The oldest piece of rock art in the world, dating all the way back to the Ice Age, was identified by scientists.
The unknown rock artist put their hand on the wall of an Indonesian cave over 39,000-years-ago, spraying a red mineral powder over it, making a perfect hand stencil on the wall, reports The Associated Press.
In the cave near the hand stencils, other rock art stencils in the shapes of animals decorate the walls. Scientists believe that the discovery of the world's oldest pieces of rock art will help researchers understand how humans developed elaborate art.
The new rock art "changes our view of when and where humans became completely modern," Maxime Aubert, an archaeologist and geochemist at Australia's Griffith University, and a co-author of a study in this week's Nature reporting the new dates, tells AP, adding, that before this discovery the old view "led people to believe that our species became aware of ourselves, became modern, in Europe. Now we can show that's not true."
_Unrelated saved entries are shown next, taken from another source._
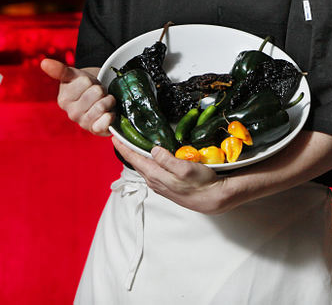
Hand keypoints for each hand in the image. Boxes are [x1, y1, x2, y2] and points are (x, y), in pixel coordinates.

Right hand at [40, 58, 115, 134]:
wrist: (99, 102)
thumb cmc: (86, 88)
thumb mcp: (74, 76)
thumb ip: (60, 70)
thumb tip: (44, 62)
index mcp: (64, 99)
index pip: (85, 82)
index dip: (91, 81)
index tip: (89, 85)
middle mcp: (72, 113)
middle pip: (96, 92)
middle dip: (101, 90)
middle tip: (98, 94)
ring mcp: (84, 123)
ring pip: (102, 106)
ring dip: (109, 100)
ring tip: (104, 102)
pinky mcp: (96, 130)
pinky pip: (104, 123)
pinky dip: (109, 117)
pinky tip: (109, 113)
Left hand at [112, 137, 229, 214]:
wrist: (212, 199)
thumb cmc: (201, 183)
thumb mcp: (185, 168)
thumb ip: (168, 160)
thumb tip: (154, 149)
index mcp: (156, 175)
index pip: (135, 159)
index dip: (124, 148)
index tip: (114, 137)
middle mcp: (154, 181)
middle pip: (137, 163)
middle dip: (128, 151)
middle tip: (121, 138)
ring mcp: (160, 185)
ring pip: (144, 168)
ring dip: (137, 157)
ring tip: (133, 146)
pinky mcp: (167, 186)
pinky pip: (151, 172)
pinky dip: (147, 163)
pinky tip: (151, 158)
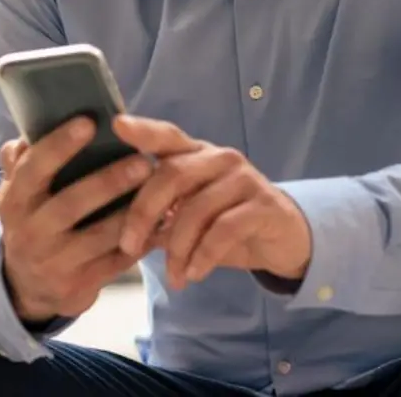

Aubert couldn't believe his eyes when he first came to the realization of the age of the rock art.
"I looked at the numbers and said, 'Whoa, that's pretty old!'" he recalls to AP.
Archaeological scientist Alistair Pike, of Britain's University of Southampton, who was not involved with the new study, tells AP this could be huge for researchers looking at the evolution of people as well.
He said the art "suggests to me that moving out of Africa required some quite complex development in human social behavior." Rituals associated with cave art may have helped glue people together, Pike speculates, also suggesting that if there was art on the rocks inside the Indonesian cave there may be art in Spain and Sulawesi too.